Several hundred people per million vaccinated for smallpox could die, Osterholm said.

The two speakers covered topics such as biological threats facing the United States and a possible war with Iraq to Miller’s experiences as a woman running The New York Times bureau in Cairo, Egypt, during the late 1970s.

Miller said she feared Saddam Hussein’s potential actions, considering the Iraqi leader’s past history with chemical weapons. But she said she’s unsure how prudent military action would be at present.

“The history of (chemical weapons use) is what scares me,” Miller said. “And it should give us pause. He’ll use them again.”

Still, both participants stressed the need for comprehensive response plans to deal with bioterrorism.
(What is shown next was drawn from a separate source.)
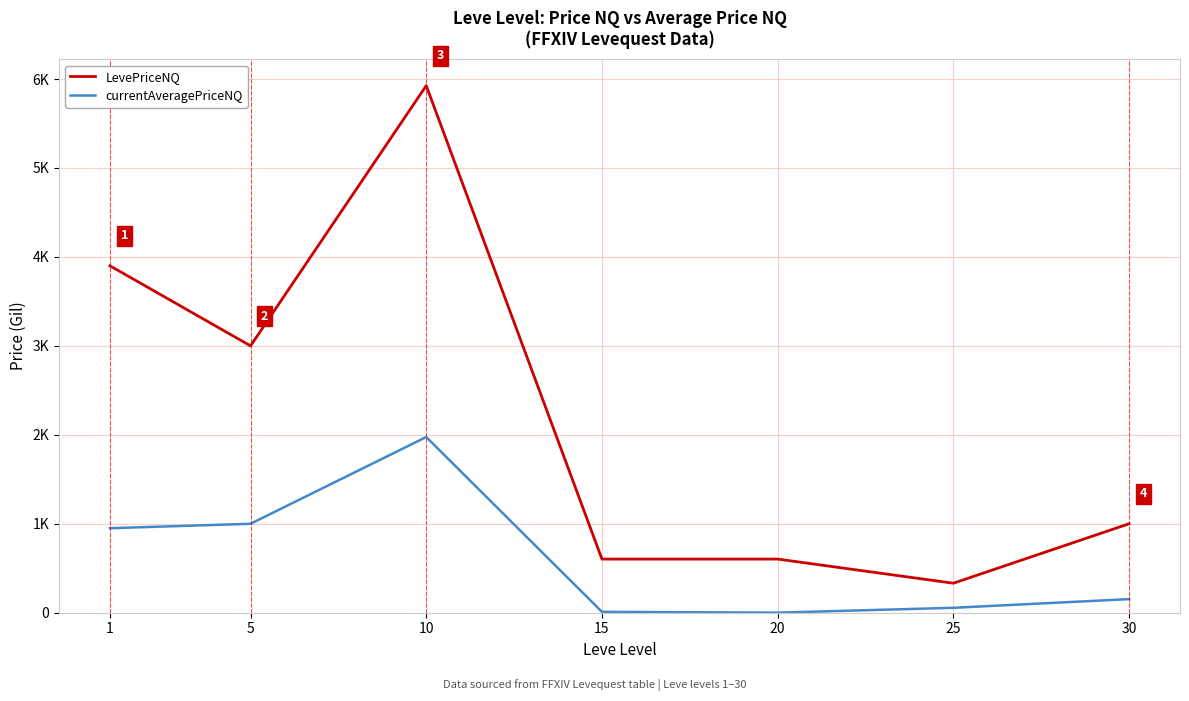

What are all the series names shown in the legend?

LevePriceNQ, currentAveragePriceNQ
After all, Osterholm said, the United States is still not aware of who perpetrated the anthrax attacks last fall, including the fake envelope sent to Miller.

“Whoever did this created a very powerful bullet,” Osterholm said, referring to the anthrax strains’ potency. “But they fired it from a very poor gun. If I had a chocolate chip cookie up here, not to get metaphysical, but people would ask what it was doing here.

“When was the last time you saw someone make a chocolate chip cookie?” he asked. “They don’t. They make a batch.”

After all her experiences, Miller was asked what her biggest fear was. After trying out a few answers, she said:

“The weapons just keep getting better, but the humans don’t.”